I had flagged some 40 questions, reviewed them & yes I changed around 5 answers. 10 minutes were left & I waited for 3 more minutes to go (as 7 is my lucky number). Clicked End exam when 7 minutes were left. At this time I was not sure how I have done in the exam but was satisfied that I have given my best in last 6 months & last 6 hours.
Finally, when the printout said Congratulations – I had tears in my eyes for the very first time. But these tears were definitely worth it !!
Few Suggestions to the Exam Takers: (Learnt from My mistakes)
1. Book the exam as early as possible. It really makes you more focused
2. Start your study with a Video resource like Cybrary which gives you an overview of the content you need to master in your entire CISSP journey.
3. Set a realistic exam date based on your personal & professional life otherwise you will end up burning yourself like I did.
4. Keep one Practice Test Resource for the final evaluation, you tend to remember questions if you use the same resource again n again & will not get real evaluation.
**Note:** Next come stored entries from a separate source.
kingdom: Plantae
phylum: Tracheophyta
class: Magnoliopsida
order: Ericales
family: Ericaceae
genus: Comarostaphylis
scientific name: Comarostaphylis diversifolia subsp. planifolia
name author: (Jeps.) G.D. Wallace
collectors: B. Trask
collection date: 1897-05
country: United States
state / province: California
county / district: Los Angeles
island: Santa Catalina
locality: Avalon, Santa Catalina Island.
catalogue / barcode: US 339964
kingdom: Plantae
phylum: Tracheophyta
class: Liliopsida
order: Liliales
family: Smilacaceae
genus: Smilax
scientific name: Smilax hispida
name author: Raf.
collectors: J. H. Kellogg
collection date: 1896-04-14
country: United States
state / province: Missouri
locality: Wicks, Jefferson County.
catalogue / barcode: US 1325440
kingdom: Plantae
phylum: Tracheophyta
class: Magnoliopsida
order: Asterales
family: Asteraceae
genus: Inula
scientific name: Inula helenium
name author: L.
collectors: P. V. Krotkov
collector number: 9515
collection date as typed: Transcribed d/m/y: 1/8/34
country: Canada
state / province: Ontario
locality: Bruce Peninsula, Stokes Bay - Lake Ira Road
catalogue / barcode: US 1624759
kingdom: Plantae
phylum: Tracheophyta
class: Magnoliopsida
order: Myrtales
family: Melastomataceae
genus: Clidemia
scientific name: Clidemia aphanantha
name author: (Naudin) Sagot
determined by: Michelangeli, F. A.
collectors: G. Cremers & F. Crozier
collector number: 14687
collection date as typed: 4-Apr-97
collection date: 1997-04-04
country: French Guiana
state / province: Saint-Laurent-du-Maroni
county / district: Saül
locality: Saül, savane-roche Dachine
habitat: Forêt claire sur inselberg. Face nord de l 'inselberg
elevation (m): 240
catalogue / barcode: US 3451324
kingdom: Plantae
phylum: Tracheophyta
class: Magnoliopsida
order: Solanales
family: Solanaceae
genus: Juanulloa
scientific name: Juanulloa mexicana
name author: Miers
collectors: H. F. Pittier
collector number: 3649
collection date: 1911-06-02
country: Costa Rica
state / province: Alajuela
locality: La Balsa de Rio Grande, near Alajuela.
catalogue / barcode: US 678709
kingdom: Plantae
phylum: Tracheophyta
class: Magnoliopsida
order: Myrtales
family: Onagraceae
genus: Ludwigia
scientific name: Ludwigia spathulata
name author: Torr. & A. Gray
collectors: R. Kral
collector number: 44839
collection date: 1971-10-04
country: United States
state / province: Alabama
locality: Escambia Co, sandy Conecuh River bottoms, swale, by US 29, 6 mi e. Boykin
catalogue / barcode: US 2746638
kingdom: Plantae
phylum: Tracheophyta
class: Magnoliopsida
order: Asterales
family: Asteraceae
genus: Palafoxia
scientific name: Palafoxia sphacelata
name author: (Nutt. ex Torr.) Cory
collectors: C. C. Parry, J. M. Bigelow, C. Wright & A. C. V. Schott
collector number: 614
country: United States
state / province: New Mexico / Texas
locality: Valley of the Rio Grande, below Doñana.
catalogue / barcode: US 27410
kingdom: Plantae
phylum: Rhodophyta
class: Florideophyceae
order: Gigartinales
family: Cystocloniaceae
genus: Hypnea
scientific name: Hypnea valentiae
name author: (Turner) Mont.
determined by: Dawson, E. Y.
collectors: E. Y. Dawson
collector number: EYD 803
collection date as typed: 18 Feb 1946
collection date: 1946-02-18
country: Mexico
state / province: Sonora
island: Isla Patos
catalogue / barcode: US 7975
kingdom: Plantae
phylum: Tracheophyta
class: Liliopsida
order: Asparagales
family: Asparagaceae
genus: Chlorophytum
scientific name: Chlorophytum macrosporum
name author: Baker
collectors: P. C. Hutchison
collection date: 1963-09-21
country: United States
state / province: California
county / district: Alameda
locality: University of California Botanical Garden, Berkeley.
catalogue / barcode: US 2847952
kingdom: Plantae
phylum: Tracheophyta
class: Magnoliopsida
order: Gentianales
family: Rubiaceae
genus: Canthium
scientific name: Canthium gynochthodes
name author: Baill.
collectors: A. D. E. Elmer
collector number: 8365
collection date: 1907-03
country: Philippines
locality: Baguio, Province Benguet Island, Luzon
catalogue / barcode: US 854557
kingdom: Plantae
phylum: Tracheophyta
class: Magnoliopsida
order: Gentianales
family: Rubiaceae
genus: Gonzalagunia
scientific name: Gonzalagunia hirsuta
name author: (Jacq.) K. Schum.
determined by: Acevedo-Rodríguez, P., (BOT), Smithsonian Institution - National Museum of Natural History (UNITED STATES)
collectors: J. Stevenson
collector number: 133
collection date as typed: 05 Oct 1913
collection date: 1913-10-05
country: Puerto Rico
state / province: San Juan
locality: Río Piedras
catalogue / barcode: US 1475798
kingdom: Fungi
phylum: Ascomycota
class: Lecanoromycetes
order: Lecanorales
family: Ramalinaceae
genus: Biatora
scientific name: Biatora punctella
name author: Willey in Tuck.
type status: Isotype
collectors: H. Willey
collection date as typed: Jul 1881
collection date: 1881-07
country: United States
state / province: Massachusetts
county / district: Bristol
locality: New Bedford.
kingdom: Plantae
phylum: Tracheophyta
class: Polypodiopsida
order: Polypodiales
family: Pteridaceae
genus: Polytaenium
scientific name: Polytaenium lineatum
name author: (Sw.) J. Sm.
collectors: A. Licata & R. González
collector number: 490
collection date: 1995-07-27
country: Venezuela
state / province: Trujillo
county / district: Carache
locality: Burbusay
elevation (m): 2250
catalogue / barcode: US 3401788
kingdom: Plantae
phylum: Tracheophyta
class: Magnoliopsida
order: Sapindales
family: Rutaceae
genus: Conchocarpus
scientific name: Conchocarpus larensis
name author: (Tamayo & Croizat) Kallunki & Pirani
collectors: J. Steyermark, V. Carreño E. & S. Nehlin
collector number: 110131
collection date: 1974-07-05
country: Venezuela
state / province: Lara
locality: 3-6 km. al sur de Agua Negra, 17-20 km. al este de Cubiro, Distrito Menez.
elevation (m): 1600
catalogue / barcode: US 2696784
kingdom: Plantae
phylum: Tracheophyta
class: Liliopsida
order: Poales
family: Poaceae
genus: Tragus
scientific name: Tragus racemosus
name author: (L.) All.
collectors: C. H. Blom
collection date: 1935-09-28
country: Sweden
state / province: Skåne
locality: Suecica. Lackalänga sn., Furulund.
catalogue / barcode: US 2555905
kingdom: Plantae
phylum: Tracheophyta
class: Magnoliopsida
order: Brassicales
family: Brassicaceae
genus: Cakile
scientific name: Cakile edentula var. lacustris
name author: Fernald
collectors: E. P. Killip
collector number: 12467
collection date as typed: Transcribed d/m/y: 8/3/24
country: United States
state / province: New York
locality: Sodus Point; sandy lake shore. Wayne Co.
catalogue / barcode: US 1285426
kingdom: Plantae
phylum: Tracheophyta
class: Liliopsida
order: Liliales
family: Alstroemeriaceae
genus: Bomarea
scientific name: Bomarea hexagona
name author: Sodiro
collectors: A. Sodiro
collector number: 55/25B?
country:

5. It is said that CISSP is inch deep but I would suggest get detailed information about the topics. For example if its WAN protocol learn why it is used, which protocol was replaced by it & why. Does it use Authentication, What type of authentication it uses etc.
6. No one book covers all the topics which you will see in the exam. So try to refer more than one study resource.
7. Even if you are 100 % ready, exam will not look easy, be mentally prepared to fight & win from each question. These final 6 hours really count.
8. Inter-domain knowledge is must. In the scenario based questions they may include more than one domain.